INSTRUCTIONS TO FOLLOW
Please filter the data down to the lines that include the word "apps" and copy them.

[Collected data entries]
• • • • • • •
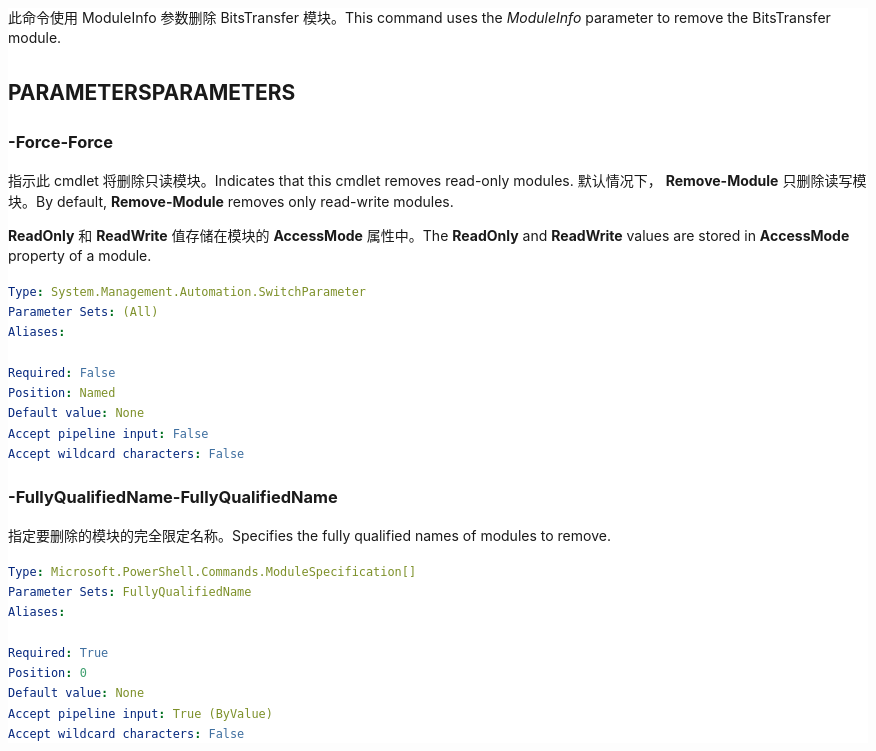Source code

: <span data-ttu-id="7f934-128">此命令使用 ModuleInfo  参数删除 BitsTransfer 模块。</span><span class="sxs-lookup"><span data-stu-id="7f934-128">This command uses the *ModuleInfo* parameter to remove the BitsTransfer module.</span></span>

## <span data-ttu-id="7f934-129">PARAMETERS</span><span class="sxs-lookup"><span data-stu-id="7f934-129">PARAMETERS</span></span>

### <span data-ttu-id="7f934-130">-Force</span><span class="sxs-lookup"><span data-stu-id="7f934-130">-Force</span></span>

<span data-ttu-id="7f934-131">指示此 cmdlet 将删除只读模块。</span><span class="sxs-lookup"><span data-stu-id="7f934-131">Indicates that this cmdlet removes read-only modules.</span></span>
<span data-ttu-id="7f934-132">默认情况下， **Remove-Module** 只删除读写模块。</span><span class="sxs-lookup"><span data-stu-id="7f934-132">By default, **Remove-Module** removes only read-write modules.</span></span>

<span data-ttu-id="7f934-133">**ReadOnly** 和 **ReadWrite** 值存储在模块的 **AccessMode** 属性中。</span><span class="sxs-lookup"><span data-stu-id="7f934-133">The **ReadOnly** and **ReadWrite** values are stored in **AccessMode** property of a module.</span></span>

```yaml
Type: System.Management.Automation.SwitchParameter
Parameter Sets: (All)
Aliases:

Required: False
Position: Named
Default value: None
Accept pipeline input: False
Accept wildcard characters: False
```

### <span data-ttu-id="7f934-134">-FullyQualifiedName</span><span class="sxs-lookup"><span data-stu-id="7f934-134">-FullyQualifiedName</span></span>

<span data-ttu-id="7f934-135">指定要删除的模块的完全限定名称。</span><span class="sxs-lookup"><span data-stu-id="7f934-135">Specifies the fully qualified names of modules to remove.</span></span>

```yaml
Type: Microsoft.PowerShell.Commands.ModuleSpecification[]
Parameter Sets: FullyQualifiedName
Aliases:

Required: True
Position: 0
Default value: None
Accept pipeline input: True (ByValue)
Accept wildcard characters: False
```
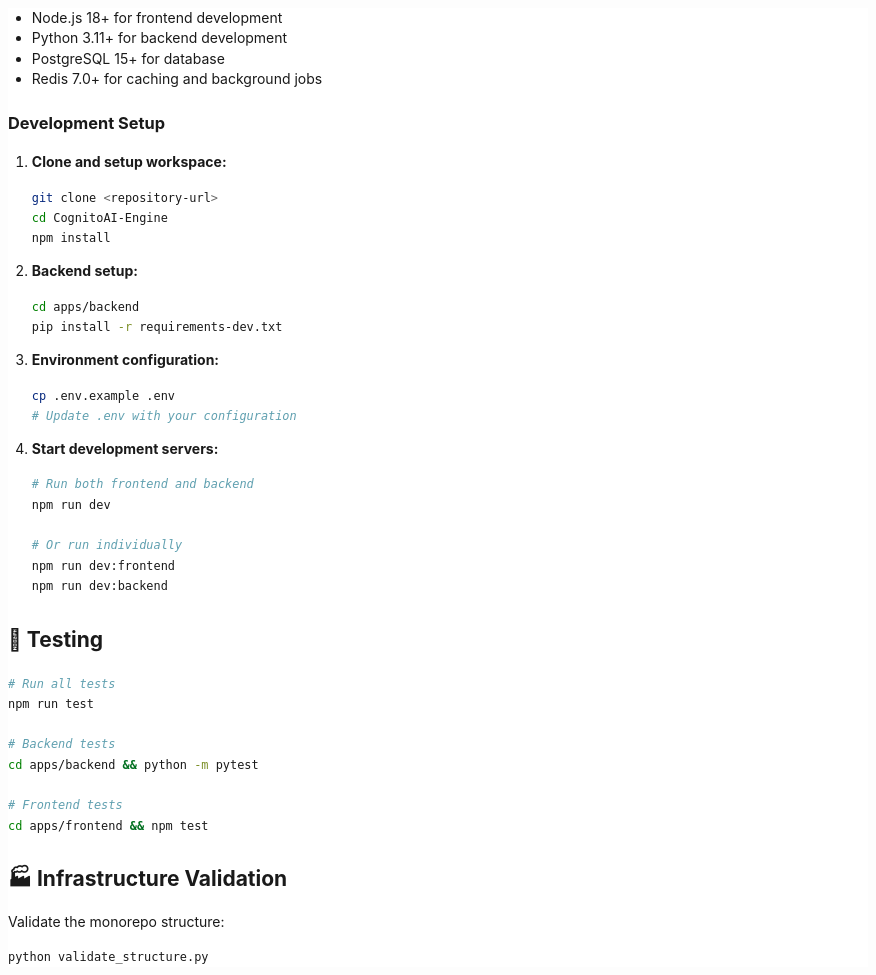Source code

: - Node.js 18+ for frontend development
- Python 3.11+ for backend development
- PostgreSQL 15+ for database
- Redis 7.0+ for caching and background jobs

### Development Setup

1. **Clone and setup workspace:**
   ```bash
   git clone <repository-url>
   cd CognitoAI-Engine
   npm install
   ```

2. **Backend setup:**
   ```bash
   cd apps/backend
   pip install -r requirements-dev.txt
   ```

3. **Environment configuration:**
   ```bash
   cp .env.example .env
   # Update .env with your configuration
   ```

4. **Start development servers:**
   ```bash
   # Run both frontend and backend
   npm run dev

   # Or run individually
   npm run dev:frontend
   npm run dev:backend
   ```

## 🧪 Testing

```bash
# Run all tests
npm run test

# Backend tests
cd apps/backend && python -m pytest

# Frontend tests
cd apps/frontend && npm test
```

## 🏭 Infrastructure Validation

Validate the monorepo structure:

```bash
python validate_structure.py
```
• • • • • • •
SOLVED EXERCISE
   cd apps/backend
cd apps/backend && python -m pytest
cd apps/frontend && npm test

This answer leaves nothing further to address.